Early this month, the federal district court for the Southern District of New York ruled that a New York City law requiring food service industry employers to provide a payroll deduction system for their employees to make donations to non-profit organizations did not violate the First Amendment rights of such employers.
New York City’s law became effective in late 2017. Fast food establishments are required to create and maintain deduction systems. Upon request from an employee, the establishment must deduct a donation to a non-profit organization from the employee’s pay check and remit it to the designated organization. Non-profit organizations that receive funds through the system are required to reimburse employers for the cost of maintaining the deduction system, if requested by the employers.

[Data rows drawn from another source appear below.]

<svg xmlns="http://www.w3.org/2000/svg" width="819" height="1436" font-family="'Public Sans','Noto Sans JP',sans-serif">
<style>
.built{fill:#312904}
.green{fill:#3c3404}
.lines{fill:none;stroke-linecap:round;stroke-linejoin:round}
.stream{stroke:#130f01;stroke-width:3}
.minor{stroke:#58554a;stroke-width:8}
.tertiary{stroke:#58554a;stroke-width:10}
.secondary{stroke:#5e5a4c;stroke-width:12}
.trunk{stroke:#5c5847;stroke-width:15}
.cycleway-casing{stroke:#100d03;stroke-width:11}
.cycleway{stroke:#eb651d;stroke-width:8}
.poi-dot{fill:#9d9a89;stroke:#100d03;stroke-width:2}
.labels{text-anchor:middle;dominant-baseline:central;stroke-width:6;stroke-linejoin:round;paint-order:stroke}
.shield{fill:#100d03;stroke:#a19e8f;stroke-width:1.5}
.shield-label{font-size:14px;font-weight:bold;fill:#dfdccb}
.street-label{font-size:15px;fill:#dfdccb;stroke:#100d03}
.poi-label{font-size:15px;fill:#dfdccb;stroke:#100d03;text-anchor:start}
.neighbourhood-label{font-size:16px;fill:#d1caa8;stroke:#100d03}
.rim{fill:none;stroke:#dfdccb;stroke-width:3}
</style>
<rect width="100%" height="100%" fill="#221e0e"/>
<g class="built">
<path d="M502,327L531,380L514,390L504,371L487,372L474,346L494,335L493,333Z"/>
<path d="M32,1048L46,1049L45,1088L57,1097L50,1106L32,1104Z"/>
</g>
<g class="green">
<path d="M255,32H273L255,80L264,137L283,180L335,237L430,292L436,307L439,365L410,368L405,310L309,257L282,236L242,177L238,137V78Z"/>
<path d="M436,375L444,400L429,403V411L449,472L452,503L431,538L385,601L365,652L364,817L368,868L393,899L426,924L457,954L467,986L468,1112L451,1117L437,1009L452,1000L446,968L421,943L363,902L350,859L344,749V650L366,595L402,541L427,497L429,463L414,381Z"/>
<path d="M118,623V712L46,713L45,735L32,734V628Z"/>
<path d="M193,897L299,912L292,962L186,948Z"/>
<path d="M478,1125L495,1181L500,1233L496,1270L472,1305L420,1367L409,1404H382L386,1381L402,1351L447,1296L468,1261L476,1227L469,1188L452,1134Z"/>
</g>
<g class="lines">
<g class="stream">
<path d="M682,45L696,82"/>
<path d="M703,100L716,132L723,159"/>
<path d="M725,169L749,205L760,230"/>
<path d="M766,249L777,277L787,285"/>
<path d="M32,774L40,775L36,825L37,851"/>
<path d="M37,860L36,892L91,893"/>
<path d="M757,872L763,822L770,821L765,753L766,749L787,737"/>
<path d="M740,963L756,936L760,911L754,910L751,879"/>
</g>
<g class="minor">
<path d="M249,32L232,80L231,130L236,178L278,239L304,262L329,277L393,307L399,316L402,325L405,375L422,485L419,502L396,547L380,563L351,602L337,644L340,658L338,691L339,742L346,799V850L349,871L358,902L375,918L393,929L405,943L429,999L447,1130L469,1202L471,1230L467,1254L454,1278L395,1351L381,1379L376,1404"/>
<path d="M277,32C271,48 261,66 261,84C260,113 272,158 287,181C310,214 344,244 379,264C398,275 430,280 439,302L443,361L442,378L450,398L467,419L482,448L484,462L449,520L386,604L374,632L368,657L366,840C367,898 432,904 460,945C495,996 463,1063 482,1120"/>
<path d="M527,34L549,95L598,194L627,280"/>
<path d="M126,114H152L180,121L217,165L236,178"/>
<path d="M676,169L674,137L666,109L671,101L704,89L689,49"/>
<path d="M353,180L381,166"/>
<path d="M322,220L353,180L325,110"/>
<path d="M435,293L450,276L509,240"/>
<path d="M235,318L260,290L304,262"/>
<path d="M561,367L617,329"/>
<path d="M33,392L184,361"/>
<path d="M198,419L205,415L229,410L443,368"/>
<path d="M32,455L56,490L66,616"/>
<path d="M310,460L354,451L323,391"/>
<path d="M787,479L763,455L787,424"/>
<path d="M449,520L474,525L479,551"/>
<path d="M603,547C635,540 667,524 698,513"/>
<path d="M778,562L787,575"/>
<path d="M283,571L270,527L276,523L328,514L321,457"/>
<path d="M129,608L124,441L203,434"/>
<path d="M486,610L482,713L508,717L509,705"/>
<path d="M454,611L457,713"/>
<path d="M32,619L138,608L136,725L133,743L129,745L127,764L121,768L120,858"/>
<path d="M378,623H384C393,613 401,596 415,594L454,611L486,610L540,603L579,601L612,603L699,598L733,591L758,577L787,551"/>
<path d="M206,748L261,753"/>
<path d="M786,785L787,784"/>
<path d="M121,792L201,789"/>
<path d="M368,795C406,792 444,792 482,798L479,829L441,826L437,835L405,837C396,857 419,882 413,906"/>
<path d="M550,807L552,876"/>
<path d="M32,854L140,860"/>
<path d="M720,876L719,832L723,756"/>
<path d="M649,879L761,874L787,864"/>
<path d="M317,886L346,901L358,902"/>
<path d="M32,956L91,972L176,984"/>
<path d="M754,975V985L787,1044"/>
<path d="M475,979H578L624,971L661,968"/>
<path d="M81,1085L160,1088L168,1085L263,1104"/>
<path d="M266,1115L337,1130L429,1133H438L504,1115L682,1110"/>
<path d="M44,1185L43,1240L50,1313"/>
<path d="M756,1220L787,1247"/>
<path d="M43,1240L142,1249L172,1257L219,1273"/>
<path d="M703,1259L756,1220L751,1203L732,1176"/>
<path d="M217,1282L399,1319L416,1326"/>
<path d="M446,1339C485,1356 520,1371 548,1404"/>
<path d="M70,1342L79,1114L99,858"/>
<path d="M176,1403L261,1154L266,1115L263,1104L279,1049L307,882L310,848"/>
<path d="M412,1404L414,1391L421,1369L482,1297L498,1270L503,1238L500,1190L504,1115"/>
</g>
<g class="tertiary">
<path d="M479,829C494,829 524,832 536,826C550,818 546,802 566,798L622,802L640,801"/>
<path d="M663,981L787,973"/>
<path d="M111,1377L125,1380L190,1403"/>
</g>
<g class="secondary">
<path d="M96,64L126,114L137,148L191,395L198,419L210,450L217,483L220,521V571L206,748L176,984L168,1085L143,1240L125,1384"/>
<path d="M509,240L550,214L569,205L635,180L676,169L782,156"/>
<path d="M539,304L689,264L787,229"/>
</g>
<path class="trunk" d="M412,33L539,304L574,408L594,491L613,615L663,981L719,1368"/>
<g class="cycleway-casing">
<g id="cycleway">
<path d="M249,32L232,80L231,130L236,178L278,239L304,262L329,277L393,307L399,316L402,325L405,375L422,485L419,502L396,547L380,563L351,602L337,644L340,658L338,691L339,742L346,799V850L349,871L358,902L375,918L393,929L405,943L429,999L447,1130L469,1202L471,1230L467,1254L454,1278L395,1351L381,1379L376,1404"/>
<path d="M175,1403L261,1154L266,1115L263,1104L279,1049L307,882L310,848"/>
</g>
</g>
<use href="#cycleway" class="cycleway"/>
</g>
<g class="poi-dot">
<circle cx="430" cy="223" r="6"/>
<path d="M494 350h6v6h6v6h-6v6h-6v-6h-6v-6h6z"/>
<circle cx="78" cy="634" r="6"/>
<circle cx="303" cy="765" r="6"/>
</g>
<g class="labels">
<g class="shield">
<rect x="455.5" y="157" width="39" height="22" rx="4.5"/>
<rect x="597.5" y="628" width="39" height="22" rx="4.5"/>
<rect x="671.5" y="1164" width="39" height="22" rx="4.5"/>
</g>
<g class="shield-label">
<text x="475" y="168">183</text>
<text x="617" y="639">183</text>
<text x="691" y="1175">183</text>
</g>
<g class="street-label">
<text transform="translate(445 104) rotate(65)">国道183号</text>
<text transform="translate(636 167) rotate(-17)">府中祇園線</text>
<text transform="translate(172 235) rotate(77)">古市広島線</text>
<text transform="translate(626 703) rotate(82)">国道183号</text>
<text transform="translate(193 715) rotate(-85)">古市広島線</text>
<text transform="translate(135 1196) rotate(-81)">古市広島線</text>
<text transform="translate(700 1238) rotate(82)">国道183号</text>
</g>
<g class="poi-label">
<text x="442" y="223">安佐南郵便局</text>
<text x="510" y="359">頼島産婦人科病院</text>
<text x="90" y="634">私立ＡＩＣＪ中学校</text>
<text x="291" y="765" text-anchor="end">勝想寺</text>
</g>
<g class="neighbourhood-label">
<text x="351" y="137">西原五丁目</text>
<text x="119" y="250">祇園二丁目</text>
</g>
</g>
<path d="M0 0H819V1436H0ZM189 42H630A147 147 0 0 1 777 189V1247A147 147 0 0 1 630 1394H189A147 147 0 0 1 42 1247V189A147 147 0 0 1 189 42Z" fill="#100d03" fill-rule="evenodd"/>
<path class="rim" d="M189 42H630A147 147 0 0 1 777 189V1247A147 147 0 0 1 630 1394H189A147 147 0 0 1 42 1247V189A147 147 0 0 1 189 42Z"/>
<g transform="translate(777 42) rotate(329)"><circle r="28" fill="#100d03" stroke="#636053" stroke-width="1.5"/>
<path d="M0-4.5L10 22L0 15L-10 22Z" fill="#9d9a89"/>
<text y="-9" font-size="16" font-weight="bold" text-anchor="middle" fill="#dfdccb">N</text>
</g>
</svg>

After finding that the trade industry association bringing the claim in question had standing to challenge the law, the court found that it did not violate the First Amendment rights of employers or employees. The plaintiffs principally challenged the law as one compelling speech, arguing that the law requires employers to support non-profit organizations and to repeat employees’ messages. But the court held that the conduct in question—sending a check to an employee’s designated non-profit organization—was not speech. Moreover, even if it were speech, the court found that the mere act of sending money to an employee’s designated non-profit recipient cannot be considered the speech of the employer at all, and therefore is not compelled speech. The court found that the law in question did not put employers at such risk that they would not speak at all—in contrast, the law simply required them to perform a ministerial act of dealing with payroll deductions.
The court also rejected the trade association’s freedom of association and National Labor Relations Act claims.